“Are all men great? No. – Well then, how can you have any hope of being a great man! Why should something be bestowed on you that’s not bestowed on your neighbor? To what purpose? If it isn’t your wish to be rich that makes you think yourself rich, it must be something you observe or experience that reveals it to you! And what do you experience (other than vanity)? Simply that you have a certain talent. And my conceit of being an extraordinary person has been with me much longer than my awareness of my particular talent.”
“It is only by thinking even more crazily than philosophers do that you can solve their problems.”
“Getting hold of difficulty deep down is what is hard.

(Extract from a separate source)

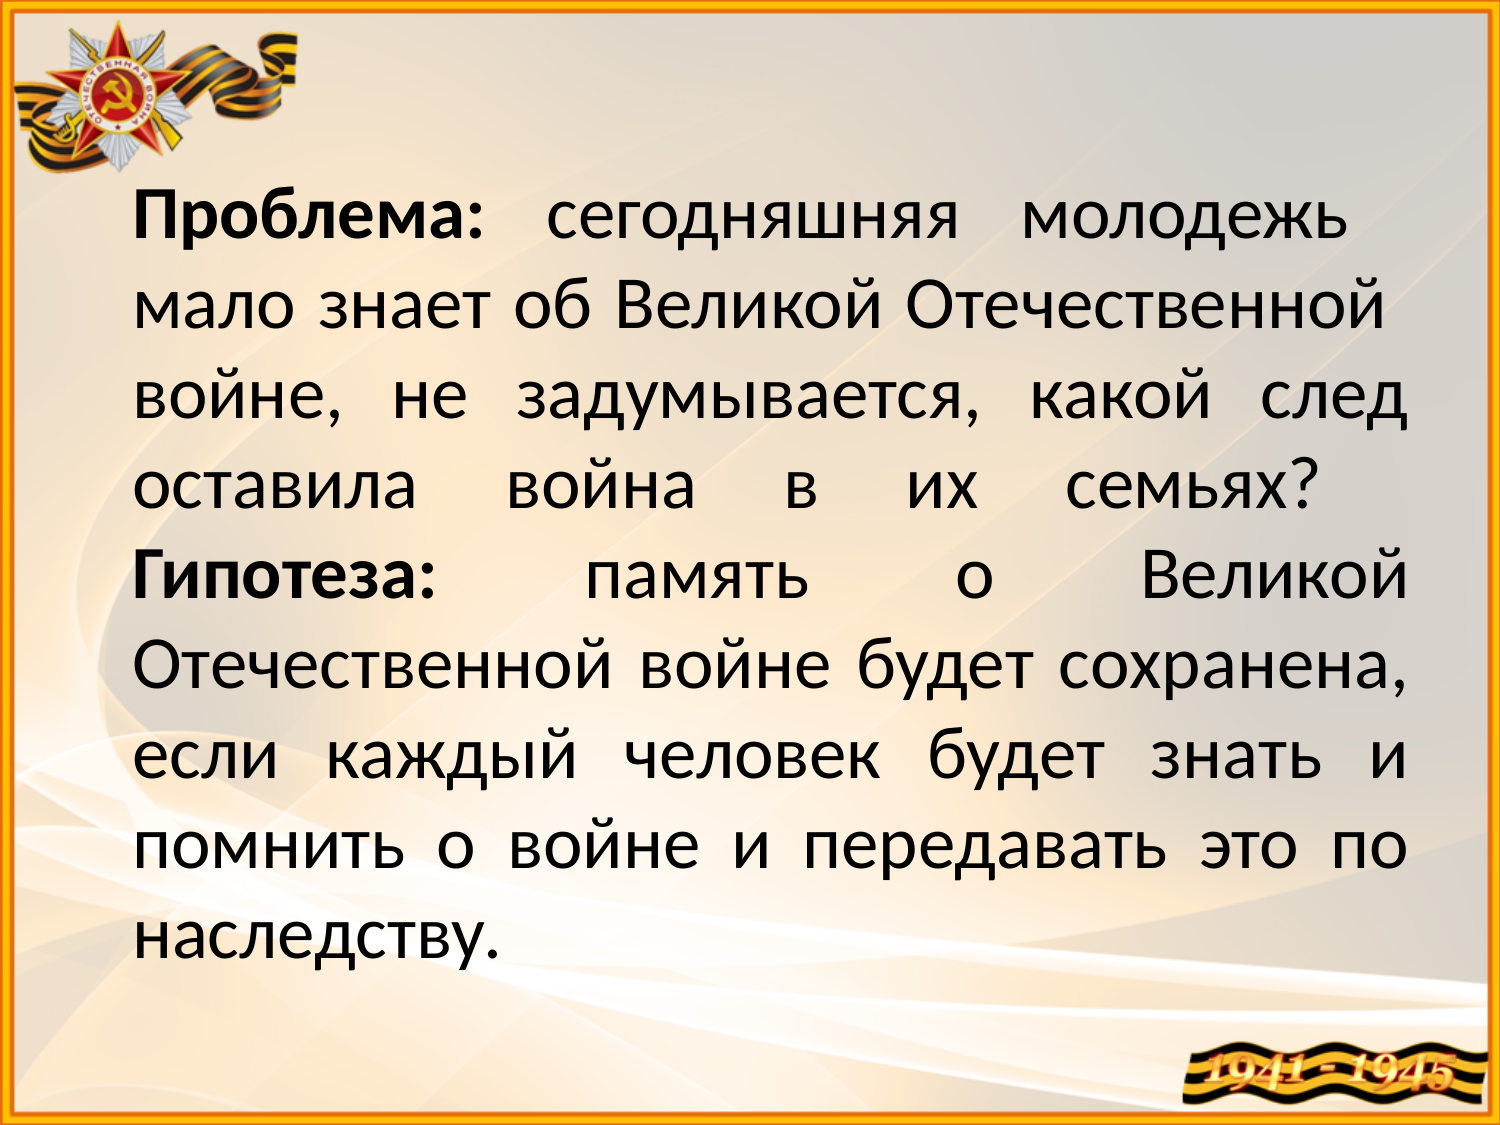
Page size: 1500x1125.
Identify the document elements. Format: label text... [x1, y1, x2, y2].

Because if it is grasped near the surface it simply remains the difficulty it was. It has to be pulled out by the roots; and that involves our beginning to think about these things in a new way. The change is as decisive as, for example, that from the alchemical to the chemical way of thinking. The new way of thinking is what makes it so hard to establish.
Once the new way of thinking has been established, the old problems vanish; indeed they become hard to recapture. For they go with our way of expressing ourselves and, if we clothe ourselves in a new form of expression, the old problems are discarded along with the garment.”

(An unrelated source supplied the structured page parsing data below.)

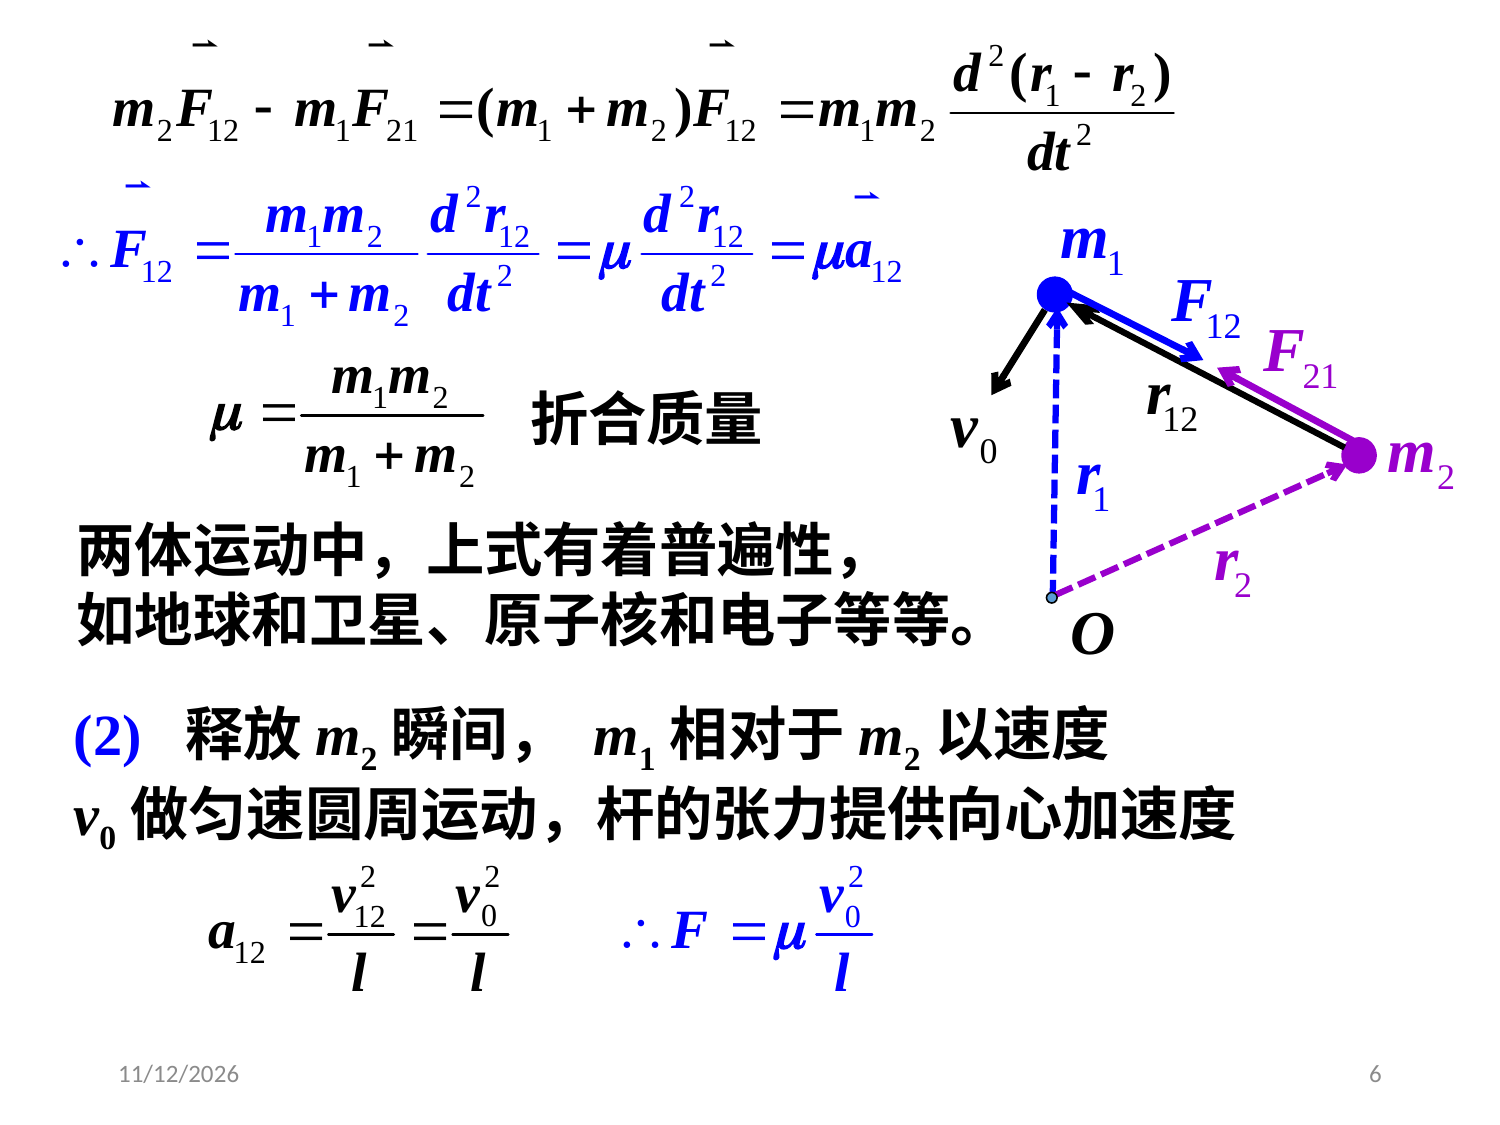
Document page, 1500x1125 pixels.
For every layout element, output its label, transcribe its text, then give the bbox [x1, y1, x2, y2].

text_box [199, 336, 781, 499]
text_box 两体运动中，上式有着普遍性， 如地球和卫星、原子核和电子等等。 [61, 505, 942, 661]
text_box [942, 195, 1467, 671]
slide_number 6 [1059, 1042, 1397, 1103]
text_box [200, 851, 521, 1004]
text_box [56, 170, 913, 338]
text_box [103, 29, 1187, 183]
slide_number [103, 1042, 441, 1103]
text_box (2) 释放m2瞬间， m1相对于m2以速度 v0做匀速圆周运动，杆的张力提供向心加速度 [58, 689, 1253, 864]
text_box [618, 851, 882, 1004]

“In former times people went into monasteries. Were they stupid or insensitive people? – Well if people like that found that they needed to take such measures in order to be able to go on living, the problem cannot be an easy one!”
“‘A whole world of pain is contained in these words.’ How can it be contained in them? – It is bound up with them. The words are like an acorn from which an oak tree can grow.”
“I believe that one of the things Christianity says is that sound doctrines are all useless. That you have to change your life. (Or the direction or your life)
It says that wisdom is all cold; and that you can no more use it for setting your life to rights than you can forge iron when it is cold.
The point is that a sound doctrine need not take hold of you; you can follow it as you would a doctor’s prescription. – But here you need something to move you and turn you in a new direction. – (I.e. this is how I understand it.) Once you have been turned round, you must stay turned round.
Wisdom is passionless. But faith by contrast is what Kierkegaard calls a passion.
Religion is, as it were, the calm bottom of the sea at its deepest point, which remains calm however high the waves on the surface may be. -“
“If life becomes hard to bear we think of a change in our circumstances. But the most important and effective change, a change in our own attitude, hardly ever occurs to us, and the resolution to take such a step is very difficult for us.”
“I read: ‘No man can say that Jesus is the Lord, but by the Holy Ghost.’ [1 Corinthians, 12] – And it is true: I cannot call him Lord; because that says nothing to me. I could call him ‘the paragon,’ ‘God’ even – or rather, I can understand it when he is called thus; but I cannot utter the word “Lord” with meaning. Because I do not believe that he will come to judge me; because that says nothing to me. And it could say something to me, only if I lived completely differently.
What inclines even me to believe in Christ’s Resurrection? It is as though I play with the thought. – If he did not rise from the dead, then he decomposed in the grave like any other man. He is dead and decomposed. In that case he is a teacher like any other and can no longer help; and once more we are orphaned and alone. So we have to content ourselves with wisdom and speculation. We are in a sort of hell where we can do nothing but dream, roofed in, as it were, and cut off from heaven. But if I am to be REALLY saved, – what I need is certainty – not wisdom, dreams or speculation – and this certainty is faith. And faith is faith in what is needed by my heart, my soul, not my speculative intelligence. For it is my soul with its passions, as it were with its flesh and blood, that has to be saved, not my abstract mind. Perhaps we can say: Only love can believe in the Resurrection. Or: It is love that believes the Resurrection. We might say: Redeeming love believes even in the Resurrection; holds fast even to the Resurrection. What combats doubt is, as it were, redemption. Holding fast to this must be holding fast to that belief. So what that means is: first you must be redeemed and hold on to your redemption (keep hold of your redemption) – then you will see that you are holding fast to this belief. So this can come about only if you no longer rest your weight on the earth but suspend yourself from heaven. Then everything will be different and it will be ‘no wonder’ if you can do things that you cannot do now. (A man suspended looks the same as one who is standing, but the interplay of forces within him is nevertheless quite different, so that he can act quite differently that can a standing man.)”
“You could attach prices to thoughts. Some cost a lot, some a little. And how does one pay for thoughts? The answer, I think, is courage.”